What scares me is I encrypt some spreadsheets. I'd be hard pressed to remember the password to a file I deleted in 2002, but since it is in my personal documents folder my backup software has a copy of it.
So if I were to travel to the UK I could server 2 years for forgetting the password to a document I deleted 6 years ago, because a copy of it exists in backup form.
I wonder how many people have at lease one encrypted file whose password has been forgotten.
That is a crazy law.
"The maximum penalty for failing to hand over an encryption key on demand is two years"

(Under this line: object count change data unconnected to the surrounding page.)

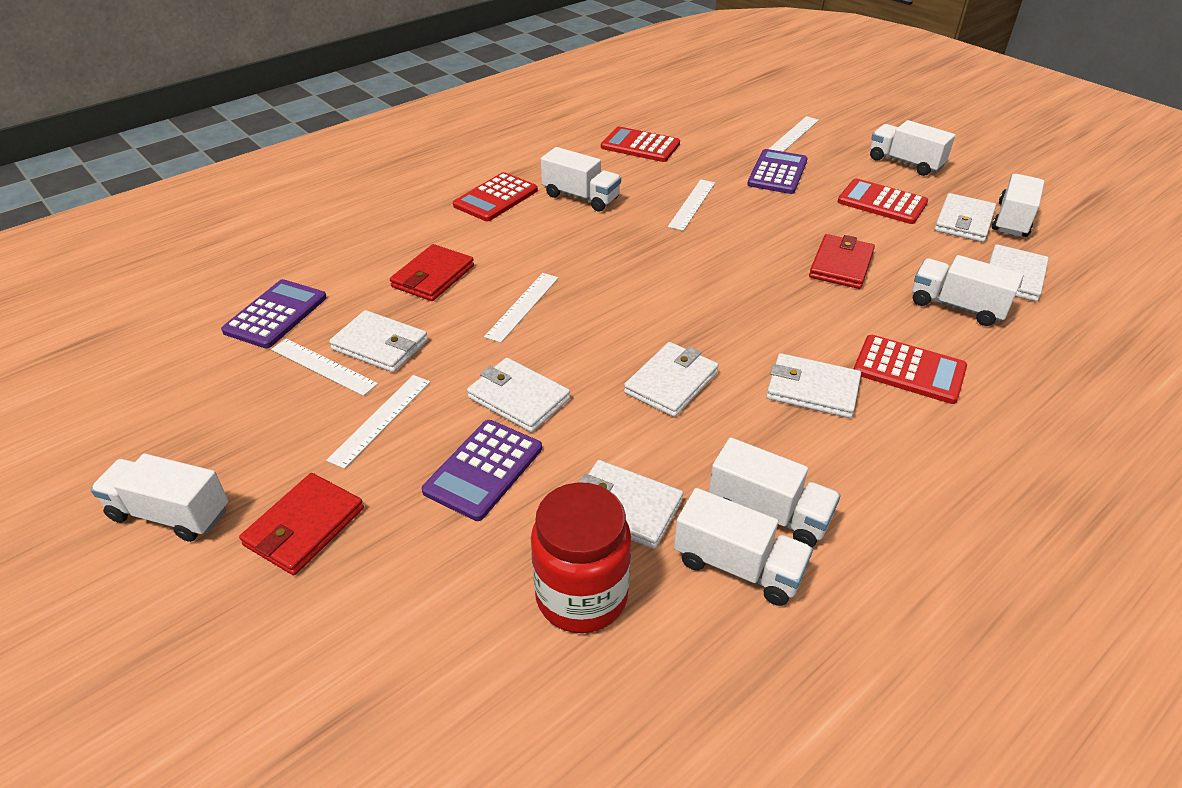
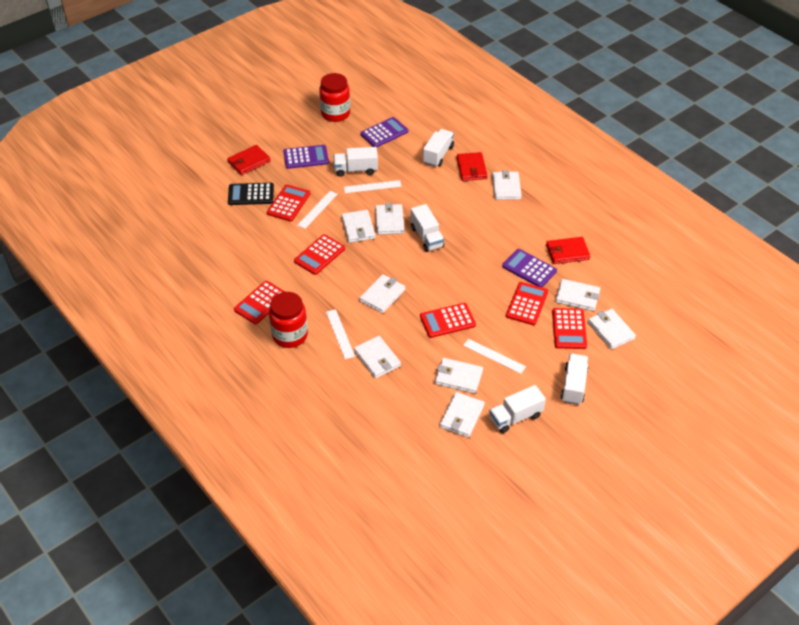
black calculator: 0 -> 1
red calculator: 4 -> 6
red jar: 1 -> 2
white ruler: 5 -> 4
white truck: 7 -> 5
white wallet: 7 -> 9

Remember folks, that's the *maximum*. First offence, previous good character, profuse apology, sincere regret... 'I really have forgotten but I can't prove it and you don't believe me'... guilty plea... you might not even get a custodial sentence at all. You don't impose the maximum sentence on first offenders unless there's some serious aggravating factors!
Mike
Hah! You think physical destruction is secure? I watched an episode of CSI once where they managed to spot, in a photograph taken with a mobile phone, a reflection in the cornea of a passer-by, of the smoke from some documents that some bad guy was burning, and reconstruct the information from that.